The theme for my historical fiction group is classic french literature, so we started this year with Dangerous Liaisons by Laclos. I was quite keen to read this having see this film when it was fisrt released at the cinema and then again recently in preparation of reading the novel.
Here is the blurb …
The complex moral ambiguities of seduction and revenge make “Dangerous Liaisons” (1782) one of the most scandalous and controversial novels in European literature. Its prime movers, the Viscount de Valmont and the Marchioness de Merteuil — gifted, wealthy, and bored — form an unholy alliance and turn seduction into a game. And they play this game with such wit and style that it is impossible not to admire them, until they discover mysterious rules that they cannot understand. In the ensuing battle there can be no winners, and the innocent suffer with the guilty.

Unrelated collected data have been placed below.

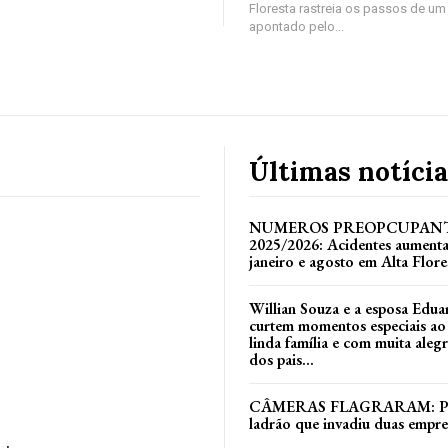
Floresta rastreia os passos de 
apontado pelo...
Últimas notícia
NUMEROS PREOPCUPANT
2025/2026: Acidentes aument
janeiro e agosto em Alta Flore
Willian Souza e a esposa Edua
curtem momentos especiais ao
linda família e com muita alegri
dos pais...
CÂMERAS FLAGRARAM: Políc
ladrão que invadiu duas empr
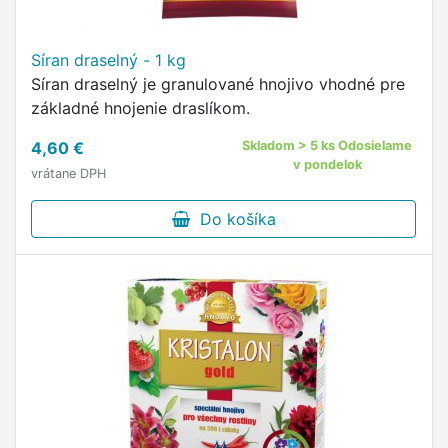
Síran draselný - 1 kg
Síran draselný je granulované hnojivo vhodné pre
základné hnojenie draslíkom.
4,60 €
Skladom > 5 ks Odosielame
v pondelok
vrátane DPH
Do košíka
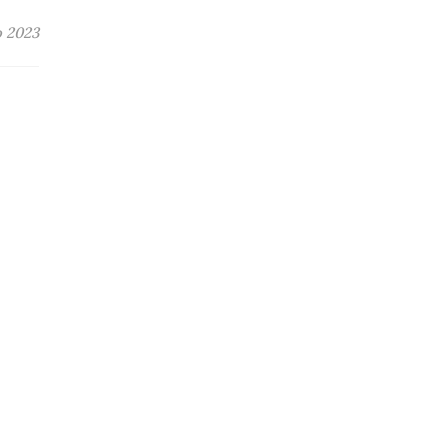
o 2023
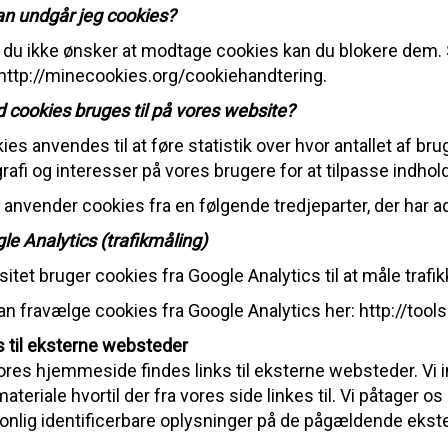
n undgår jeg cookies?
 du ikke ønsker at modtage cookies kan du blokere dem. 
http://minecookies.org/cookiehandtering.
 cookies bruges til på vores website?
ies anvendes til at føre statistik over hvor antallet af br
rafi og interesser på vores brugere for at tilpasse indhol
t anvender cookies fra en følgende tredjeparter, der har 
le Analytics (trafikmåling)
itet bruger cookies fra Google Analytics til at måle trafi
an fravælge cookies fra Google Analytics her:
http://too
s til eksterne websteder
ores hjemmeside findes links til eksterne websteder. Vi in
ateriale hvortil der fra vores side linkes til. Vi påtager o
onlig identificerbare oplysninger på de pågældende ekst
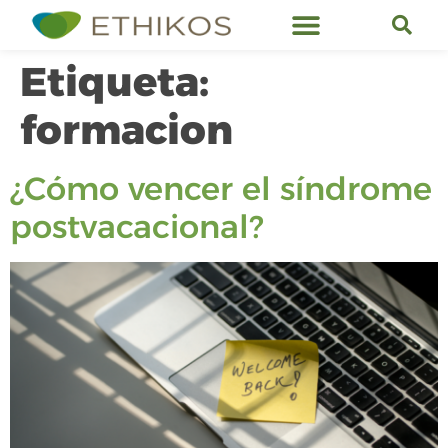
Servicios de Ethikos
Etiqueta:
formacion
¿Cómo vencer el síndrome
postvacacional?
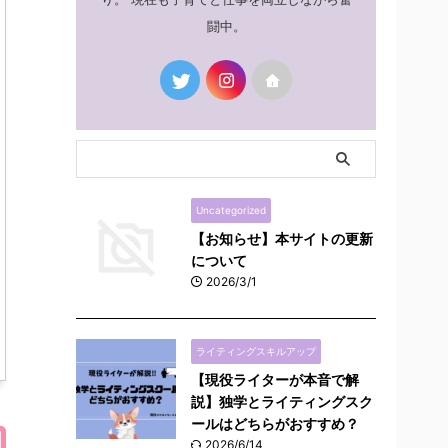
闘中。
Uncategorized
【お知らせ】本サイトの更新
について
2026/3/1
ライティングスキルアップ
【現役ライターが本音で解
説】独学とライティングスク
ールはどちらがおすすめ？
2026/6/14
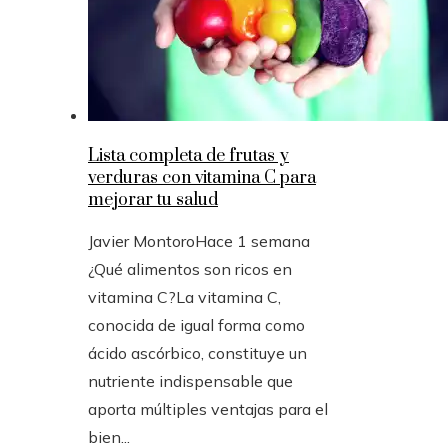
Lista completa de frutas y
verduras con vitamina C para
mejorar tu salud
Javier Montoro
Hace 1 semana
¿Qué alimentos son ricos en
vitamina C?La vitamina C,
conocida de igual forma como
ácido ascórbico, constituye un
nutriente indispensable que
aporta múltiples ventajas para el
bien...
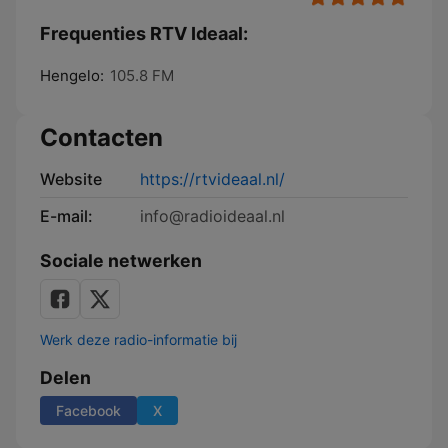
Frequenties RTV Ideaal:
Hengelo:
105.8 FM
Contacten
Website
https://rtvideaal.nl/
E-mail:
info@radioideaal.nl
Sociale netwerken
Werk deze radio-informatie bij
Delen
Facebook
X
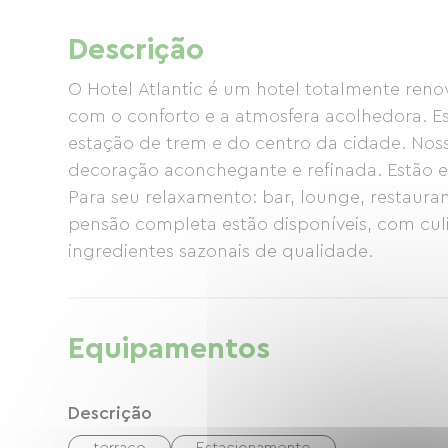
Descrição
O Hotel Atlantic é um hotel totalmente ren
com o conforto e a atmosfera acolhedora. Es
estação de trem e do centro da cidade. Noss
decoração aconchegante e refinada. Estão eq
Para seu relaxamento: bar, lounge, restaura
pensão completa estão disponíveis, com cu
ingredientes sazonais de qualidade.
Equipamentos
Descrição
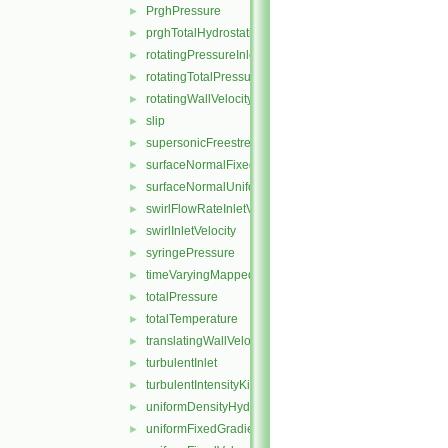
PrghPressure
►
prghTotalHydrostaticPressure
►
rotatingPressureInletOutletVelocity
►
rotatingTotalPressure
►
rotatingWallVelocity
►
slip
►
supersonicFreestream
►
surfaceNormalFixedValue
►
surfaceNormalUniformFixedValue
►
swirlFlowRateInletVelocity
►
swirlInletVelocity
►
syringePressure
►
timeVaryingMappedFixedValue
►
totalPressure
►
totalTemperature
►
translatingWallVelocity
►
turbulentInlet
►
turbulentIntensityKineticEnergyInlet
►
uniformDensityHydrostaticPressure
►
uniformFixedGradient
►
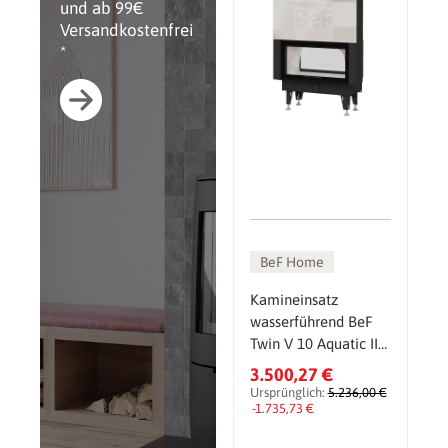
und ab 99€
Versandkostenfrei
*
BeF Home
Kamineinsatz
wasserführend BeF
Twin V 10 Aquatic II
20 kW
3.500,27 €
Ursprünglich:
5.236,00 €
-1.735,73 €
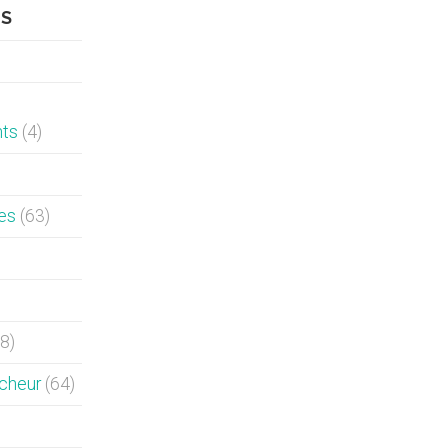
ES
nts
(4)
es
(63)
8)
rcheur
(64)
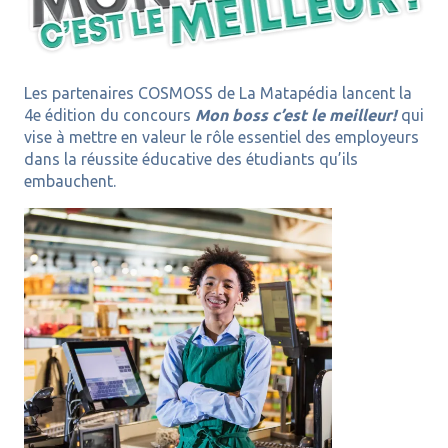
Les partenaires COSMOSS de La Matapédia lancent la
4e édition du concours
Mon boss c’est le meilleur!
qui
vise à mettre en valeur le rôle essentiel des employeurs
dans la réussite éducative des étudiants qu’ils
embauchent.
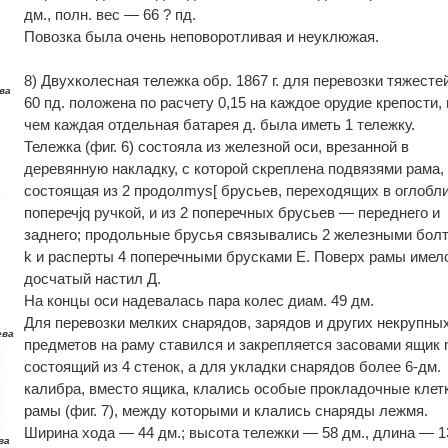
дм., полн. вес — 66 ? пд.
Повозка была очень неповоротливая и неуклюжая.
8) Двухколесная тележка обр. 1867 г. для перевозки тяжесте
ва
60 пд. положена по расчету 0,15 на каждое орудие крепости,
чем каждая отдельная батарея д. была иметь 1 тележку.
Тележка (фиг. 6) состояла из железной оси, врезанной в
деревянную накладку, с которой скреплена подвязями рама,
состоящая из 2 продолmys[ брусьев, переходящих в оглобли
поперечjq ручкой, и из 2 поперечных брусьев — переднего и
заднего; продольные брусья связывались 2 железными болт
k и расперты 4 поперечными брусками Е. Поверх рамы имел
досчатый настил Д.
На концы оси надевалась пара колес диам. 49 дм.
Для перевозки мелких снарядов, зарядов и других некрупны
ева
предметов на раму ставился и закрепляется засовами ящик 
состоящий из 4 стенок, а для укладки снарядов более 6-дм.
калибра, вместо ящика, клались особые прокладочные клет
рамы (фиг. 7), между которыми и клались снаряды лежмя.
Ширина хода — 44 дм.; высота тележки — 58 дм., длина — 1
ва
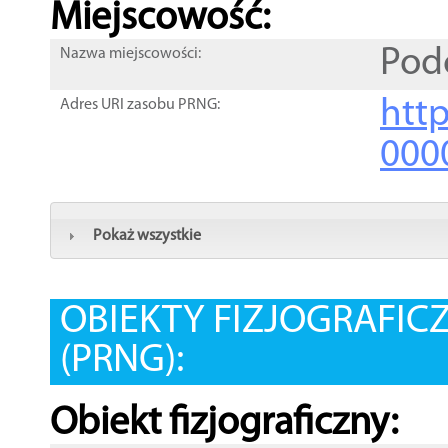
Miejscowość:
Pod
Nazwa miejscowości:
htt
Adres URI zasobu PRNG:
000
Pokaż wszystkie
OBIEKTY FIZJOGRAFIC
(PRNG):
Obiekt fizjograficzny:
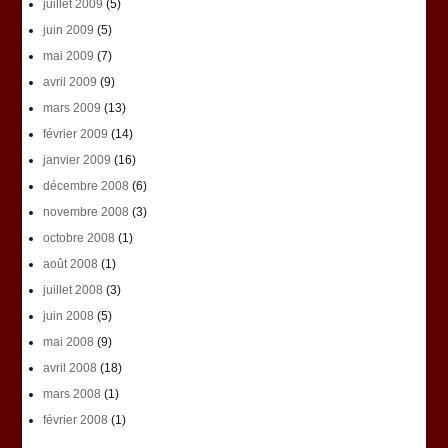
juillet 2009
(5)
juin 2009
(5)
mai 2009
(7)
avril 2009
(9)
mars 2009
(13)
février 2009
(14)
janvier 2009
(16)
décembre 2008
(6)
novembre 2008
(3)
octobre 2008
(1)
août 2008
(1)
juillet 2008
(3)
juin 2008
(5)
mai 2008
(9)
avril 2008
(18)
mars 2008
(1)
février 2008
(1)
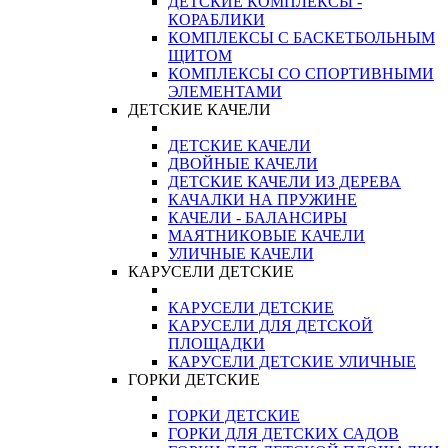
ДЕТСКИЕ КОМПЛЕКСЫ -
КОРАБЛИКИ
КОМПЛЕКСЫ С БАСКЕТБОЛЬНЫМ
ЩИТОМ
КОМПЛЕКСЫ СО СПОРТИВНЫМИ
ЭЛЕМЕНТАМИ
ДЕТСКИЕ КАЧЕЛИ
ДЕТСКИЕ КАЧЕЛИ
ДВОЙНЫЕ КАЧЕЛИ
ДЕТСКИЕ КАЧЕЛИ ИЗ ДЕРЕВА
КАЧАЛКИ НА ПРУЖИНЕ
КАЧЕЛИ - БАЛАНСИРЫ
МАЯТНИКОВЫЕ КАЧЕЛИ
УЛИЧНЫЕ КАЧЕЛИ
КАРУСЕЛИ ДЕТСКИЕ
КАРУСЕЛИ ДЕТСКИЕ
КАРУСЕЛИ ДЛЯ ДЕТСКОЙ
ПЛОЩАДКИ
КАРУСЕЛИ ДЕТСКИЕ УЛИЧНЫЕ
ГОРКИ ДЕТСКИЕ
ГОРКИ ДЕТСКИЕ
ГОРКИ ДЛЯ ДЕТСКИХ САДОВ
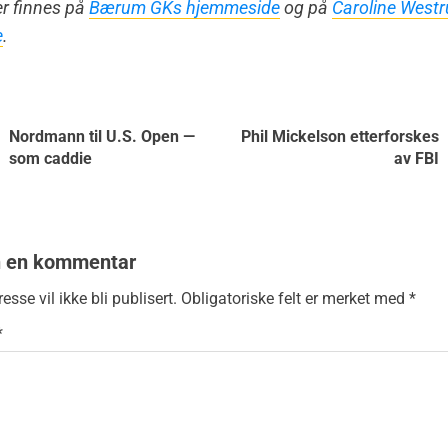
r finnes på
Bærum GKs hjemmeside
og på
Caroline West
e
.
Nordmann til U.S. Open —
Phil Mickelson etterforskes
som caddie
av FBI
n en kommentar
esse vil ikke bli publisert.
Obligatoriske felt er merket med
*
*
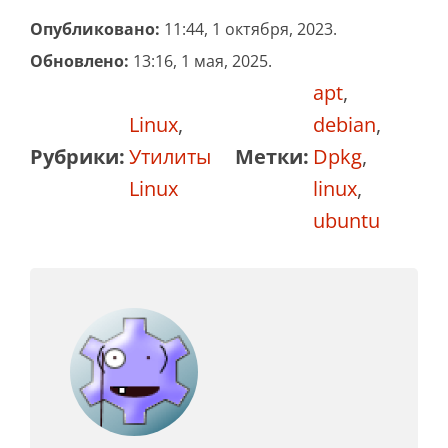
Опубликовано:
11:44, 1 октября, 2023.
Обновлено:
13:16, 1 мая, 2025.
apt
,
Linux
,
debian
,
Рубрики:
Утилиты
Метки:
Dpkg
,
Linux
linux
,
ubuntu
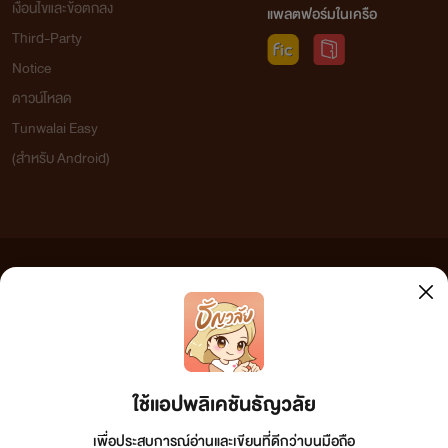
เงื่อนไขและข้อตกลง
แพลตฟอร์มในเครือ
Third-Party
Notice
ดาวน์โหลด
Tunwalai Easy
(สำหรับ Android)
ข้อความที่ท่านได้อ่านจากเว็บไซต์นี้เกิดจากการเขียนโดยสาธารณชนและเผยแพร่โดยอัตโนมัติ ผู้ดูแล
เว็บไซต์แห่งนี้ไม่ได้เห็นด้วยและไม่ขอรับผิดชอบต่อข้อความใดๆ ทั้งสิ้น ดังนั้นผู้อ่านทุกท่านโปรดใช้
วิจารณญาณในการกลั่นกรองด้วยตนเอง และหากท่านพบข้อความใดๆ ที่ขัดต่อกฎหมายและศีลธรรม
กรุณาแจ้งมาที่ tunwalai@ookbee.com เพื่อทีมงานจะได้ดำเนินการในทันที ทั้งนี้ ทางเว็บไซต์ขอสงวน
ลิขสิทธิ์ตามพระราชบัญญัติลิขสิทธิ์ (ฉบับเพิ่มเติม) พ.ศ.2558
ใช้แอปพลิเคชันธัญวลัย
เพื่อประสบการณ์อ่านและเขียนที่ดีกว่าบนมือถือ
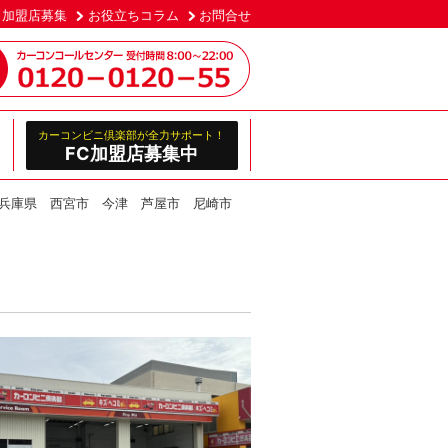
加盟店募集
お役立ちコラム
お問合せ
カーコンビニ倶楽部が全力サポート！
FC加盟店募集中
兵庫県 西宮市 今津 芦屋市 尼崎市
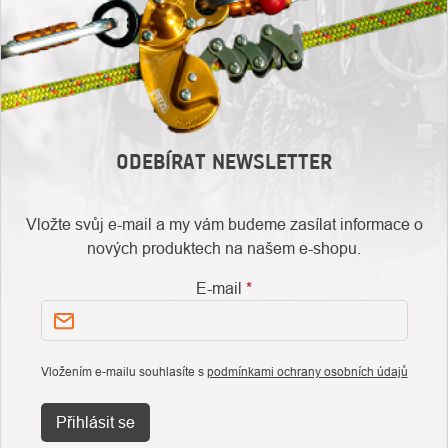
ODEBÍRAT NEWSLETTER
Vložte svůj e-mail a my vám budeme zasílat informace o
nových produktech na našem e-shopu.
E-mail
Vložením e-mailu souhlasíte s
podmínkami ochrany osobních údajů
Přihlásit se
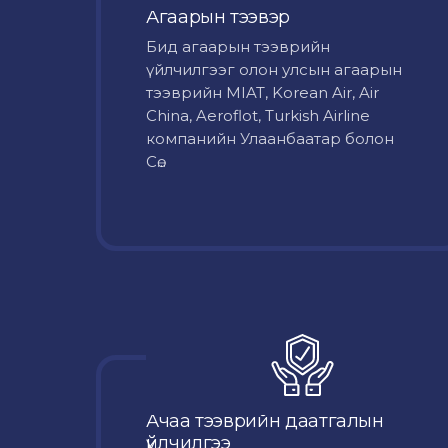
Агаарын тээвэр
Бид агаарын тээврийн
үйлчилгээг олон улсын агаарын
тээврийн MIAT, Korean Air, Air
China, Aeroflot, Turkish Airline
компанийн Улаанбаатар болон
Сө...
Ачаа тээврийн даатгалын
үйлчилгээ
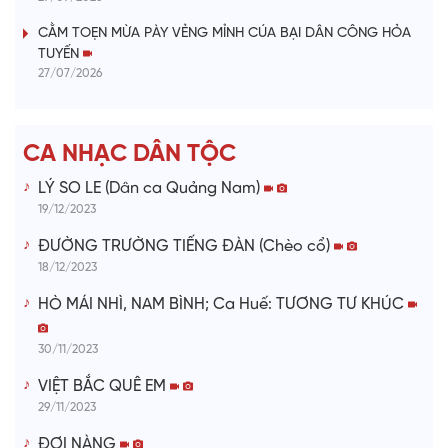
i
CẰM TOẸN MỪA PÀY VẺNG MỈNH CÚA BẠI DÂN CÔNG HỎA
TUYẾN
d
27/07/2026
e
CA NHẠC DÂN TỘC
o
LÝ SO LE (Dân ca Quảng Nam)
19/12/2023
ĐƯỜNG TRƯỜNG TIẾNG ĐÀN (Chèo cổ)
18/12/2023
HÒ MÁI NHÌ, NAM BÌNH; Ca Huế: TƯƠNG TƯ KHÚC
30/11/2023
VIỆT BẮC QUÊ EM
29/11/2023
ĐỢI NÀNG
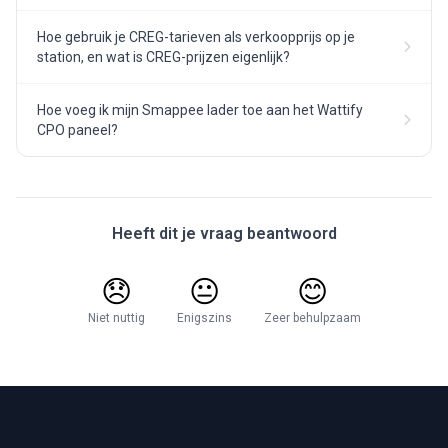
Hoe gebruik je CREG-tarieven als verkoopprijs op je
station, en wat is CREG-prijzen eigenlijk?
Hoe voeg ik mijn Smappee lader toe aan het Wattify
CPO paneel?
Heeft dit je vraag beantwoord
😞
😐
😊
Niet nuttig
Enigszins
Zeer behulpzaam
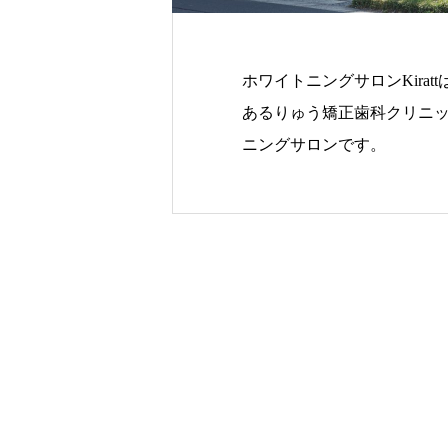
ホワイトニングサロンKirat
あるりゅう矯正歯科クリニ
ニングサロンです。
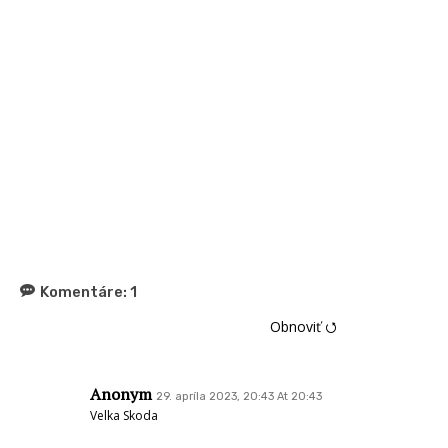
Komentáre:
1
Obnoviť ⭯
Anonym
29. apríla 2023, 20:43 At 20:43
Velka Skoda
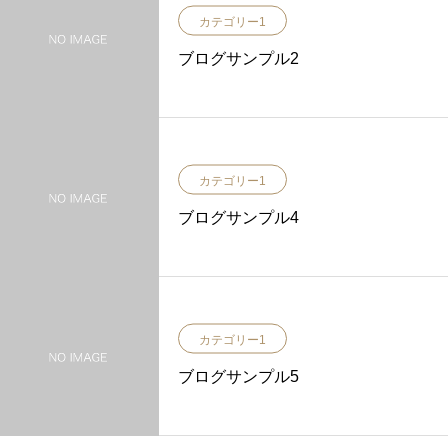
カテゴリー1
ブログサンプル2
カテゴリー1
ブログサンプル4
カテゴリー1
ブログサンプル5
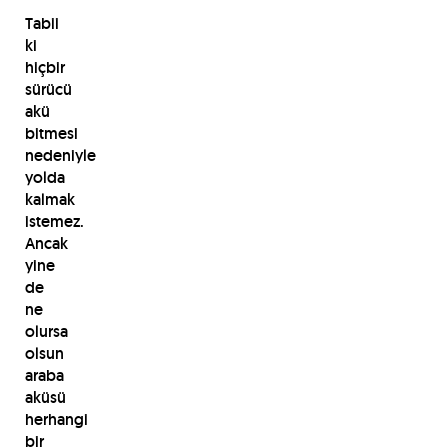
Tabii
ki
hiçbir
sürücü
akü
bitmesi
nedeniyle
yolda
kalmak
istemez.
Ancak
yine
de
ne
olursa
olsun
araba
aküsü
herhangi
bir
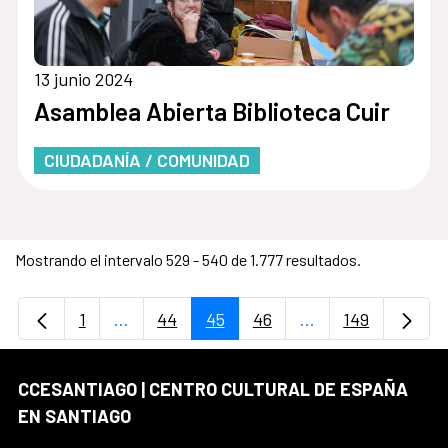
13 junio 2024
Asamblea Abierta Biblioteca Cuir
CIUDADANÍA / COMUNIDAD
Mostrando el intervalo 529 - 540 de 1.777 resultados.
1
...
44
45
46
...
149
Página
Páginas intermedias Use TAB para desplaz
Página
Página
Página
Páginas intermedi
Página
CCESANTIAGO | CENTRO CULTURAL DE ESPAÑA
EN SANTIAGO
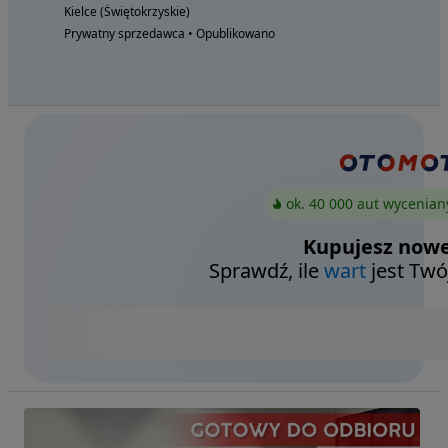
Kielce (Świętokrzyskie)
Prywatny sprzedawca • Opublikowano
ok. 40 000 aut wycenian
Kupujesz nowe
Sprawdź, ile
wart
jest Twó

The Marchioness de Merteuil and the Viscount de Valmont are creations without precedent. They are the first [in European literature] whose acts are determined by an ideology. —André Malraux
One of the two greatest French novels. —André Gide
What really keeps “Dangerous Liaisons” potent after two hundred years is not so much its depiction of sex as its catalog of corruptions, including but not limited to the corruption of language by polite cant and the corruption of morals by manners. It implicates a whole society so founded on falsehood that a single act of emotional truth is tantamount to an act of subversion. —Luc Sante
In many respects, Laclos is the perfect author: he wrote, at around the age of 40, one piece of fiction, which was not merely a masterpiece, but the supreme example of its genre, the epistolary novel; and then he troubled the public no further. —Christopher Hampton
It is a long novel so don’t do what I did and leave it to the last week and not finish it in time!
It is epistolary and written in four parts – the third part dragged for me. This novel is suprisingly modern – it was published in 1782 – and very salacious. It was designed to highlight the depravity of the french aristocracy. Valmont and de Merteuil were amoral, bored and making life interesting by seducing and ruining people.
The writing is extraordinary, each writers’ letters have a distinct style from the naive teenager Cecile to scheming, cynical Valmont.